Two final points raised by appellant are necessarily intertwined and will be so treated. They have to do with the District Court’s refusal to allow appellant to examine a witness under Rule 43(b), Federal Rules of Civil Procedure, 1 and the Court’s granting motion for directed verdict for Blue Plate at the close of the testimony on the single issue of agency. If the Court restricted the development of Rossano’s evidentiary showing by erroneously denying cross-examination or impeachment of a witness, it follows, of course, that error was compounded in that the Court did not have a proper record upon which a directed verdict could be founded.

We conclude that the treatment given Rule 43(b) by the District Court here was not erroneous. The plaintiff Rossano first sought to call Wayne Harris under this Rule on the explicit ground that he was a “managing agent” of Blue Plate as that designation appears in the second sentence of the Rule.
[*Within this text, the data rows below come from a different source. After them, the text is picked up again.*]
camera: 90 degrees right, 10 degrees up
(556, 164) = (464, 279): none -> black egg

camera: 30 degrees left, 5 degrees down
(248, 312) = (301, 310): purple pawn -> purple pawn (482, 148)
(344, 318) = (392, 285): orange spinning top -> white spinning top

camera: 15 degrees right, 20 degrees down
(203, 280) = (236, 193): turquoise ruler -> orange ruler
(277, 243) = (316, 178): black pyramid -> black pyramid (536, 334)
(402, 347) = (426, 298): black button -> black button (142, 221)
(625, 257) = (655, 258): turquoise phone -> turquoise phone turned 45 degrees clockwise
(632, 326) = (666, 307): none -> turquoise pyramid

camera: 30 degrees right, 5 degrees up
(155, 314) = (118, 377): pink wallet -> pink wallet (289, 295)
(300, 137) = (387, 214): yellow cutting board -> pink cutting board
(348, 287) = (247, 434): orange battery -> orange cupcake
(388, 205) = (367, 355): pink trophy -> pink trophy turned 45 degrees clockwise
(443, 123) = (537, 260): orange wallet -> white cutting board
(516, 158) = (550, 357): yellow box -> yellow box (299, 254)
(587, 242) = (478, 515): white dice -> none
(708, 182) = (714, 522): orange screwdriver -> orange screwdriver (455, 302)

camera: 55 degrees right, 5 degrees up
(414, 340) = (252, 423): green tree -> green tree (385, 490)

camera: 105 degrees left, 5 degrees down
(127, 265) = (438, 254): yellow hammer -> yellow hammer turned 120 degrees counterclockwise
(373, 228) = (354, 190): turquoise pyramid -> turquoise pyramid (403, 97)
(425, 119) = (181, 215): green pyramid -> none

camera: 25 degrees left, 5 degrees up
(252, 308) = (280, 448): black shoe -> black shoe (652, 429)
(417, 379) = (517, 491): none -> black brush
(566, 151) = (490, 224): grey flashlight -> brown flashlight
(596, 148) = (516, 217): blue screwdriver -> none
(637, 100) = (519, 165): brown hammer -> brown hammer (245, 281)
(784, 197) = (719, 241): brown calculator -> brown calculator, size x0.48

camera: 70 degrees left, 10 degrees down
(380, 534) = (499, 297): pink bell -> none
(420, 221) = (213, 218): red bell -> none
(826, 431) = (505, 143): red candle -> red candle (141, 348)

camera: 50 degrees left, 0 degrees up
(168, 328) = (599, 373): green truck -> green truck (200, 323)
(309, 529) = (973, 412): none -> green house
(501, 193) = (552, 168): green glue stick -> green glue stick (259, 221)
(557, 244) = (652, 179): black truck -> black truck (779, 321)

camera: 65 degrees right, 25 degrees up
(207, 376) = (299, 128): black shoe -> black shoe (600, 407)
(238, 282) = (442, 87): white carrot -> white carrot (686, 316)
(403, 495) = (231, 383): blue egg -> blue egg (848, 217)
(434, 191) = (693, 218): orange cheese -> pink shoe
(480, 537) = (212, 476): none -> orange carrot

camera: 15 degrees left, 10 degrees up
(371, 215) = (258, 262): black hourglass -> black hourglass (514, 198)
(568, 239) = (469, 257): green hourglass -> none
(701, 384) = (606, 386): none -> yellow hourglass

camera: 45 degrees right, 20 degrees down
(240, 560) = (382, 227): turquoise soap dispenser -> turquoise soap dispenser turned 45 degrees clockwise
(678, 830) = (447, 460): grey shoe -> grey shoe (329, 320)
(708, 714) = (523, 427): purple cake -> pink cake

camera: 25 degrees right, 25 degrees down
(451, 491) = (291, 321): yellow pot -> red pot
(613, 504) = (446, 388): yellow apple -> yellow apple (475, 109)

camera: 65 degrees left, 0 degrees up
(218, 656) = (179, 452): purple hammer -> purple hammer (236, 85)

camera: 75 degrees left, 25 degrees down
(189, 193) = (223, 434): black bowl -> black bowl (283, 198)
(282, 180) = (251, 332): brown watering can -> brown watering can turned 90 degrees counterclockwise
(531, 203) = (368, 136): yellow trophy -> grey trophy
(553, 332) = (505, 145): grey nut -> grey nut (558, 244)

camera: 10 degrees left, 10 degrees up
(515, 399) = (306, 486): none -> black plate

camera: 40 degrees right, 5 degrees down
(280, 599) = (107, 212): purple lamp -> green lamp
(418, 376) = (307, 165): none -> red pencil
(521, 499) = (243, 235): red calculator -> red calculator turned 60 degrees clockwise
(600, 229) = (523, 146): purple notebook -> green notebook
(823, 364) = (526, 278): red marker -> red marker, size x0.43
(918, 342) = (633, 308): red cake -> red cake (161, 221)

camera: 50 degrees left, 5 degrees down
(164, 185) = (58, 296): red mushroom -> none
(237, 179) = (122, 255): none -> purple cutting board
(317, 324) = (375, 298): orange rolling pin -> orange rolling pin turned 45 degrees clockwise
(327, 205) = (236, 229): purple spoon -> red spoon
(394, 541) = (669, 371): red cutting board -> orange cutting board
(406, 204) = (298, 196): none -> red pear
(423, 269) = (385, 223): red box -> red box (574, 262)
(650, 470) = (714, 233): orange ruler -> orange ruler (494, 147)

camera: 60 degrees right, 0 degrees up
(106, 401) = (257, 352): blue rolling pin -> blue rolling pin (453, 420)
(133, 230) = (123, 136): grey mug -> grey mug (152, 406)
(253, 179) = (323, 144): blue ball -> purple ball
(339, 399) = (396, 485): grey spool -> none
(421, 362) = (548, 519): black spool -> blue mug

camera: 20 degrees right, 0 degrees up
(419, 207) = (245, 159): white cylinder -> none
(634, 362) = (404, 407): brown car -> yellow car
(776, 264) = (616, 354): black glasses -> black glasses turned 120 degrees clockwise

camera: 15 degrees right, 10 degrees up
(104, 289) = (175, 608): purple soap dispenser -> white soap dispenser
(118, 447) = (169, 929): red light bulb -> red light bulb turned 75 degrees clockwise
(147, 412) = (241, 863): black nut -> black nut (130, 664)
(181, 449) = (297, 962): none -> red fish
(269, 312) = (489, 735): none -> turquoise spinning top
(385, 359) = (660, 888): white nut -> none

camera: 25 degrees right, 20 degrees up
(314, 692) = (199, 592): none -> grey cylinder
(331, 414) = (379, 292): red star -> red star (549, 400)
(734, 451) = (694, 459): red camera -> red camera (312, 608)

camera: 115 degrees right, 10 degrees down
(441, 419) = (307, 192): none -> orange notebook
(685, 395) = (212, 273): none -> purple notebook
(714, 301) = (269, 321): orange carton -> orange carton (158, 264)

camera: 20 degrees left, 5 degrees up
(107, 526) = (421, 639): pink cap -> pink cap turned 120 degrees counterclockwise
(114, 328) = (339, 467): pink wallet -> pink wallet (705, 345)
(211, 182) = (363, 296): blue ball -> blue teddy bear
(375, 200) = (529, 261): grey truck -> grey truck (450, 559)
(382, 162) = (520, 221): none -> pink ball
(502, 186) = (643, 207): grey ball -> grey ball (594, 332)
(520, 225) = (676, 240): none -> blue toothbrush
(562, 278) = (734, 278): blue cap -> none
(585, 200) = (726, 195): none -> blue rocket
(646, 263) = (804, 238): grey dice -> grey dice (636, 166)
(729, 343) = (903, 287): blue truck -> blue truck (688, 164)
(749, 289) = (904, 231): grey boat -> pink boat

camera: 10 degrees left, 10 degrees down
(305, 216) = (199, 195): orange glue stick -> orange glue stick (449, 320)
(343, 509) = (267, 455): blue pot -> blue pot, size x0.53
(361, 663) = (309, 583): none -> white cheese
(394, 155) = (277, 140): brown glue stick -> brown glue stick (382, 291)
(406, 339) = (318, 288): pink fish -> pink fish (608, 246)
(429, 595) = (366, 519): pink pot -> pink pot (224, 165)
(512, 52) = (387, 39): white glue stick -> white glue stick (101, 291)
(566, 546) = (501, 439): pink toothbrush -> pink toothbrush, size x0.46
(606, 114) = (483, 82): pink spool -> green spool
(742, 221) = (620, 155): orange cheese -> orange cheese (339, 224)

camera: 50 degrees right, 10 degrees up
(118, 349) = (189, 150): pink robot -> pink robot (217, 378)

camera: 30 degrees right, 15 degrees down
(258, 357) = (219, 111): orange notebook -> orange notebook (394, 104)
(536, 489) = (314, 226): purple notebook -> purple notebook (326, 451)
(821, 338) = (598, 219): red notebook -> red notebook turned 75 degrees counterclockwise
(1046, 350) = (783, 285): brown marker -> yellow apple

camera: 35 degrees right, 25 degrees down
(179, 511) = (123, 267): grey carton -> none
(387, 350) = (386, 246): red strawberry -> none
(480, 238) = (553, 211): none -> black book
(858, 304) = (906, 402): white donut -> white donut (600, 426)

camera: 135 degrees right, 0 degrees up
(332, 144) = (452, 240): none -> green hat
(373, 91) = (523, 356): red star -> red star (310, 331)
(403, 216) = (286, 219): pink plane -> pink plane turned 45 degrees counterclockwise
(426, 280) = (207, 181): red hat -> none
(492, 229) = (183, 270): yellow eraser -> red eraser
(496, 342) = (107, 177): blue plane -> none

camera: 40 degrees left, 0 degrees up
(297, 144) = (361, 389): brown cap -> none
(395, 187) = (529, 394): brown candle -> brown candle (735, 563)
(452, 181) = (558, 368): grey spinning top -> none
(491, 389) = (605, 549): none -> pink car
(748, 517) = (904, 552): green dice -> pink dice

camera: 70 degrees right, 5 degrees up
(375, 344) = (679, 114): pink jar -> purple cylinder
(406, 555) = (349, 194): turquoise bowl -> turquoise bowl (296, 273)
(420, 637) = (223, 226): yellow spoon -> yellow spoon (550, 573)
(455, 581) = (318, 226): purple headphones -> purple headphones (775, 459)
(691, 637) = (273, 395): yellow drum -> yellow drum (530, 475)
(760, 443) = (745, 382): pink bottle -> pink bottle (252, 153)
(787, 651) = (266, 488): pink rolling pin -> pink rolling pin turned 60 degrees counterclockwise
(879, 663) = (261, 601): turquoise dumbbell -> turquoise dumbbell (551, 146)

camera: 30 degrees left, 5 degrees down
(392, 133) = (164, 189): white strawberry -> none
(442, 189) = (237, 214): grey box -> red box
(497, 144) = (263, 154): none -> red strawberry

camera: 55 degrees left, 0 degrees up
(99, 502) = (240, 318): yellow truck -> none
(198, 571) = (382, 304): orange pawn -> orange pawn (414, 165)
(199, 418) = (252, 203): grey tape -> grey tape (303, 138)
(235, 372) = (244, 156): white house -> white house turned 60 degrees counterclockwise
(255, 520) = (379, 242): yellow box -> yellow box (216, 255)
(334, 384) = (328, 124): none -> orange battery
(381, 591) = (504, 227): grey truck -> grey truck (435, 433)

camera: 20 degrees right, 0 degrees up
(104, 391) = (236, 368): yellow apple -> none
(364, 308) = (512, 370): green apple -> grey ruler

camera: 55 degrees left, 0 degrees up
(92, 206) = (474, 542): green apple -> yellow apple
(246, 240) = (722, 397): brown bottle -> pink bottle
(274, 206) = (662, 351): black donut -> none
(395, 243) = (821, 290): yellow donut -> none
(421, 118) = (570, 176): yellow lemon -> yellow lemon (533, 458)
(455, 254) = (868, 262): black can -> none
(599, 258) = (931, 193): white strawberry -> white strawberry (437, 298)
There was no contention that the witness Was an officer or director of the defendant corporation. Upon objection by defendant, the Court properly ruled that the contention must be proved, and the relevant testimony was taken in the absence of the jury.

Harris was the driver and the owner of the automobile which allegedly injured Rossano on August 15, 1961. Prior td this time he was employed by Blue Plate Foods as a local warehouse manager,, charged with the duty of loading trucks, for deliveries, keeping certain records, and submitting them to the general office. He was paid a salary of $350.00 a month. His supervisory duties were con-' cerned with four to six delivery men at. the warehouse. He used his personal car in going to and from the warehouse and on occasions while enroute and upon the-request of his employer he stopped by the-Post Office or the bank to make routine mailings, pickups, or deposits. Blue, *178 Plate Foods closed its local warehouse and on September 8, 1961, Harris’ job with the company was abolished. He was not re-employed by Blue Plate Foods at any time prior to the date of the trial on March 13, 1962.